Eurozone unemployment reached 10.4 per cent in December, the highest rate since June 1998, before the euro was introduced in 1999.—File Photo

BRUSSELS: Euro zone unemployment has risen to its highest level since before the euro was introduced, data showed on Tuesday, a day after EU leaders promised to focus on creating millions of new jobs to try to kickstart Europe’s floundering economy.

Joblessness among the 17 countries sharing the single currency rose to 10.4 per cent in December, on a par with an upwardly revised November figure, the EU’s statistics office Eurostat said in its release of seasonally-adjusted data.

It was the highest rate since June 1998, before the euro was introduced in 1999.

“We’re looking at a further increase over the coming months, so that is worrying,” said Martin van Vliet, an economist at ING. “Look at Greece, where unemployment is some 20 per cent, and it is 23 per cent in Spain.

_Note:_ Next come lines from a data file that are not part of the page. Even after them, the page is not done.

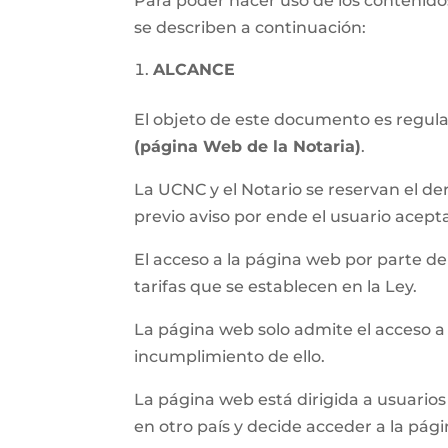
Para poder hacer uso de los contenidos
se describen a continuación:
ALCANCE
El objeto de este documento es regular 
(página Web de la Notaria)
.
La UCNC y el Notario se reservan el de
previo aviso por ende el usuario acept
El acceso a la página web por parte del 
tarifas que se establecen en la Ley.
La página web solo admite el acceso a
incumplimiento de ello.
La página web está dirigida a usuarios 
en otro país y decide acceder a la pág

At a certain point this could lead to political unrest.”

After two years of debt crisis and budget austerity, the number of Europeans out of work has risen to 16.5 million people, with another 20,000 people without a job in December from the month before.

At a summit on Monday, Europe’s leaders tried to shift the debate from fighting the debt crisis to reviving growth in a bloc that produces 16 per cent of global economic output.

They are looking to deploy up to 82 billion euros of unspent funds from the EU’s 2007-2013 budget in an attempt to boost employment. But most economists expect scant progress while the euro zone’s high debtors are compelled to persist with harsh austerity programmes under a new ‘fiscal compact’.

Citigroup dubbed the German-inspired pact for stricter budget discipline, agreed by 25 EU leaders on Monday, as a “compact for low growth”, while one European diplomat has said that it “essentially makes Keynesianism illegal.”

Even with a pro-growth plan, a growing gap between the wealthy nations of northern Europe and those of the poorer, less productive south overshadows any EU-wide jobs policies implemented from Brussels.

Germany’s unemployment rate fell to 6.7 per cent in January, separate figures showed, a new record low since figures for unified Germany were first published.

Austria boasted the euro zone’s lowest jobless rate at 4.1 per cent in December, followed by the Netherlands at 4.9 per cent.

But unemployment in Spain reached a new high of 22.9 per cent in November and December. In Greece, joblessness was 19.2 per cent for October, the latest data available. Unemployment reached 13.6 per cent in Portugal in the final month of 2011.

“Alarming” youth unemployment

High joblessness is a blight on the European economy, and youth unemployment is a particular problem, especially in Spain, where almost half of young people cannot find full-time work.

A spokeswoman for European Commission President Jose Manuel Barroso said on Tuesday pan-EU youth unemployment was “unacceptable” and “alarming.”

Even in non-euro zone Britain, one of the world’s top 10 economies, youth unemployment is almost three times that of Germany, at 22 per cent of under 25s. That figure reaches 24 per cent in France and 30 per cent in Italy.

“For me this is the most painful aspect of the whole situation we’re facing in Europe, this great divergence on the labour market. Because if unemployment in Germany is falling, we may see less preparedness to help out the rest of the euro zone,” Van Vliet said.

After years of falling unemployment, the 2008-2009 global financial crisis destroyed job creation prospects in Europe and the ensuing sovereign debt crisis has only worsened the outlook.

In the 27-nation European Union, the number of jobless has risen steadily from a recent low of 7.1 per cent of the working population in 2008 to 9.9 per cent in December -- some 23.6 million people.

Economists say it could reach 11 per cent by mid-2012.

“It’s very important that we don’t forget the growth and the jobs,” Danish Prime Minister Helle Thorning-Schimdt told reporters as she arrived at the half-day summit on Monday.

“Everything starts and ends with growth and jobs,” she said.